▶ **Request**
Rewrite these lines with "Průchody" switched to "Přístupy" and everything else left unchanged. Leave the pictures out of the answer.

*** Input rows ***

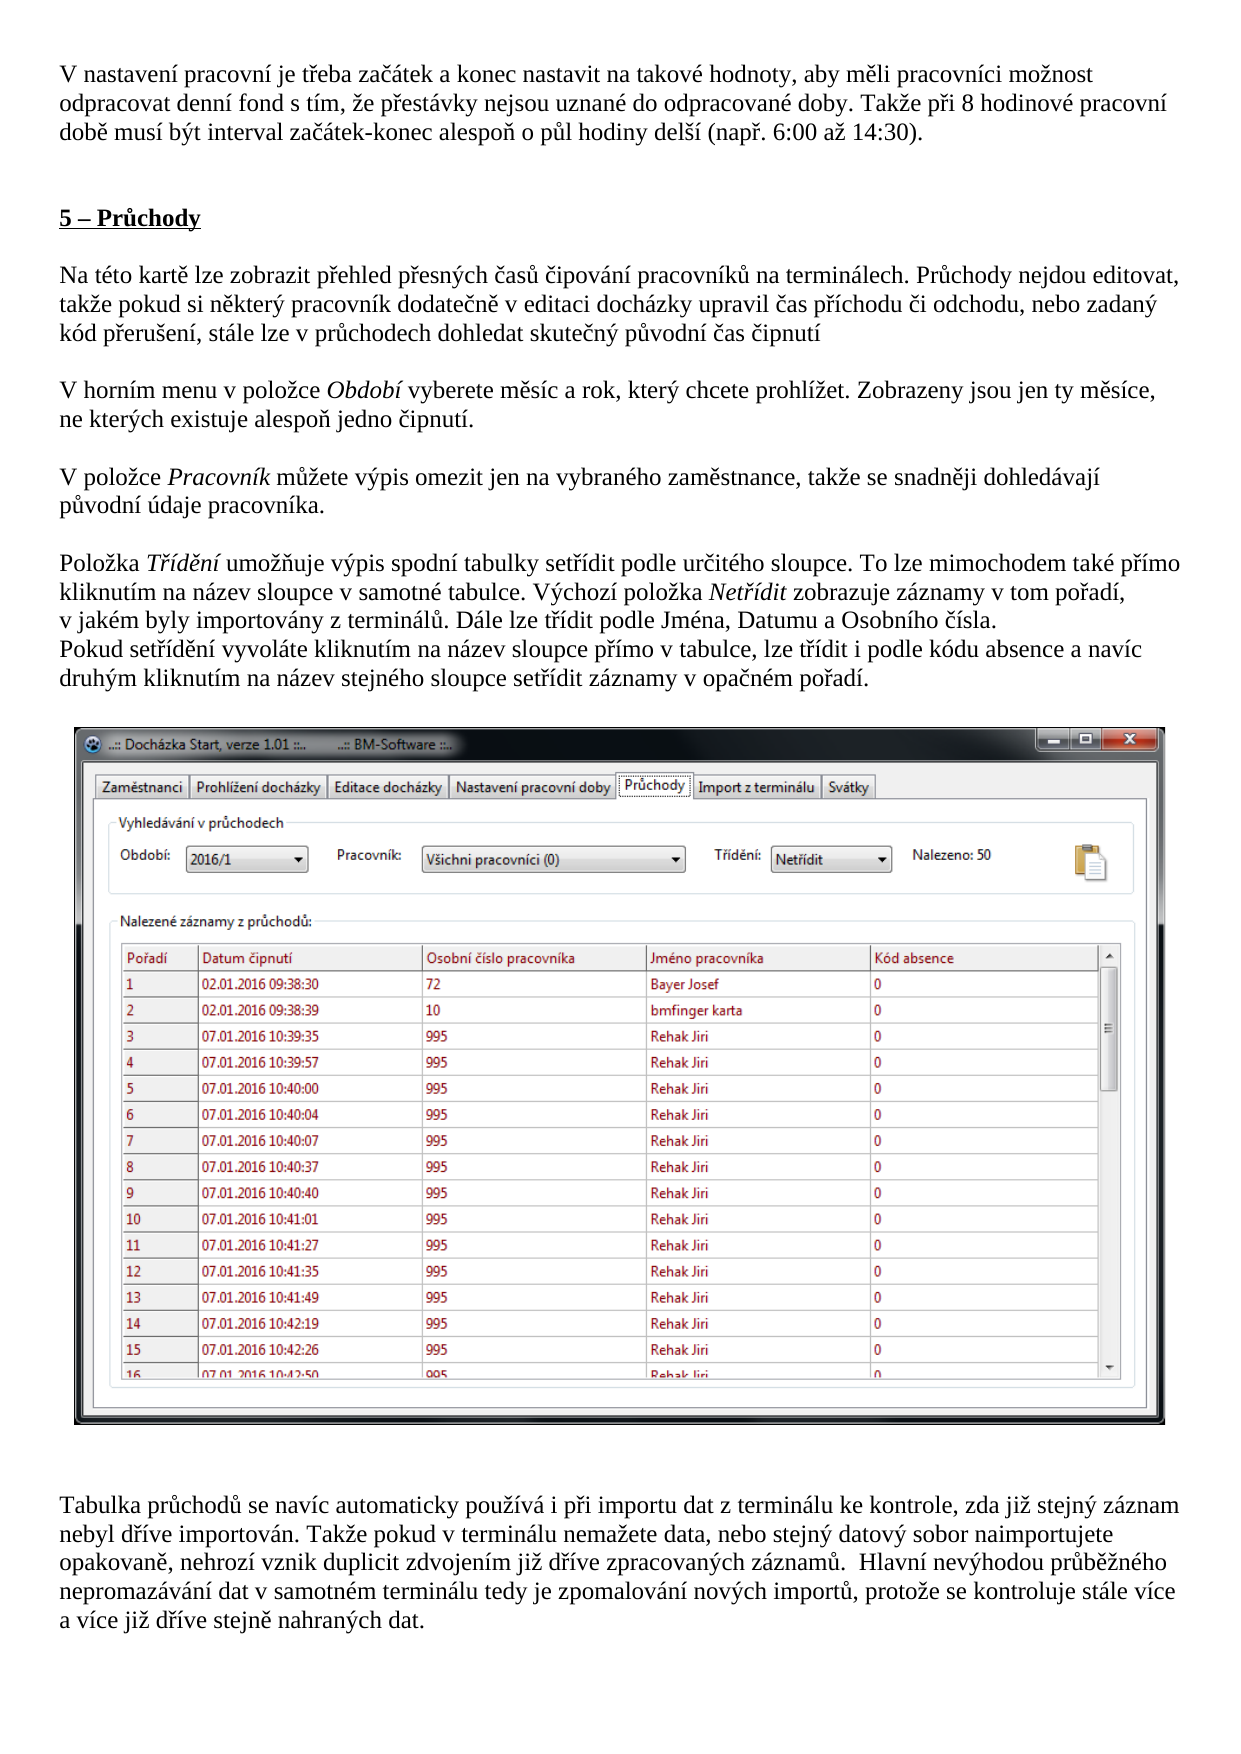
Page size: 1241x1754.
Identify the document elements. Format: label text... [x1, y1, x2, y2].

text V položce Pracovník můžete výpis omezit jen na vybraného zaměstnance, takže se snadněji dohledávají původní údaje pracovníka. [59, 462, 1181, 519]
text V horním menu v položce Období vyberete měsíc a rok, který chcete prohlížet. Zobrazeny jsou jen ty měsíce, ne kterých existuje alespoň jedno čipnutí. [59, 375, 1181, 433]
text Na této kartě lze zobrazit přehled přesných časů čipování pracovníků na terminálech. Průchody nejdou editovat, takže pokud si některý pracovník dodatečně v editaci docházky upravil čas příchodu či odchodu, nebo zadaný kód přerušení, stále lze v průchodech dohledat skutečný původní čas čipnutí [59, 260, 1181, 347]
text V nastavení pracovní je třeba začátek a konec nastavit na takové hodnoty, aby měli pracovníci možnost odpracovat denní fond s tím, že přestávky nejsou uznané do odpracované doby. Takže při 8 hodinové pracovní době musí být interval začátek-konec alespoň o půl hodiny delší (např. 6:00 až 14:30). [59, 59, 1181, 145]
text Pokud setřídění vyvoláte kliknutím na název sloupce přímo v tabulce, lze třídit i podle kódu absence a navíc druhým kliknutím na název stejného sloupce setřídit záznamy v opačném pořadí. [59, 634, 1181, 692]
picture [74, 727, 1166, 1425]
text 5 – Průchody [59, 203, 1181, 232]
text Položka Třídění umožňuje výpis spodní tabulky setřídit podle určitého sloupce. To lze mimochodem také přímo kliknutím na název sloupce v samotné tabulce. Výchozí položka Netřídit zobrazuje záznamy v tom pořadí, v jakém byly importovány z terminálů. Dále lze třídit podle Jména, Datumu a Osobního čísla. [59, 548, 1181, 634]
text Tabulka průchodů se navíc automaticky používá i při importu dat z terminálu ke kontrole, zda již stejný záznam nebyl dříve importován. Takže pokud v terminálu nemažete data, nebo stejný datový sobor naimportujete opakovaně, nehrozí vznik duplicit zdvojením již dříve zpracovaných záznamů. Hlavní nevýhodou průběžného nepromazávání dat v samotném terminálu tedy je zpomalování nových importů, protože se kontroluje stále více a více již dříve stejně nahraných dat. [59, 1490, 1181, 1634]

***

▶ **Written solution**
Page size: 1241x1754.
Identify the document elements. Format: label text... [x1, y1, x2, y2].

text V položce Pracovník můžete výpis omezit jen na vybraného zaměstnance, takže se snadněji dohledávají původní údaje pracovníka. [59, 462, 1181, 519]
text V horním menu v položce Období vyberete měsíc a rok, který chcete prohlížet. Zobrazeny jsou jen ty měsíce, ne kterých existuje alespoň jedno čipnutí. [59, 375, 1181, 433]
text Na této kartě lze zobrazit přehled přesných časů čipování pracovníků na terminálech. Přístupy nejdou editovat, takže pokud si některý pracovník dodatečně v editaci docházky upravil čas příchodu či odchodu, nebo zadaný kód přerušení, stále lze v průchodech dohledat skutečný původní čas čipnutí [59, 260, 1181, 347]
text V nastavení pracovní je třeba začátek a konec nastavit na takové hodnoty, aby měli pracovníci možnost odpracovat denní fond s tím, že přestávky nejsou uznané do odpracované doby. Takže při 8 hodinové pracovní době musí být interval začátek-konec alespoň o půl hodiny delší (např. 6:00 až 14:30). [59, 59, 1181, 145]
text Pokud setřídění vyvoláte kliknutím na název sloupce přímo v tabulce, lze třídit i podle kódu absence a navíc druhým kliknutím na název stejného sloupce setřídit záznamy v opačném pořadí. [59, 634, 1181, 692]
picture [74, 727, 1166, 1425]
text 5 – Přístupy [59, 203, 1181, 232]
text Položka Třídění umožňuje výpis spodní tabulky setřídit podle určitého sloupce. To lze mimochodem také přímo kliknutím na název sloupce v samotné tabulce. Výchozí položka Netřídit zobrazuje záznamy v tom pořadí, v jakém byly importovány z terminálů. Dále lze třídit podle Jména, Datumu a Osobního čísla. [59, 548, 1181, 634]
text Tabulka průchodů se navíc automaticky používá i při importu dat z terminálu ke kontrole, zda již stejný záznam nebyl dříve importován. Takže pokud v terminálu nemažete data, nebo stejný datový sobor naimportujete opakovaně, nehrozí vznik duplicit zdvojením již dříve zpracovaných záznamů. Hlavní nevýhodou průběžného nepromazávání dat v samotném terminálu tedy je zpomalování nových importů, protože se kontroluje stále více a více již dříve stejně nahraných dat. [59, 1490, 1181, 1634]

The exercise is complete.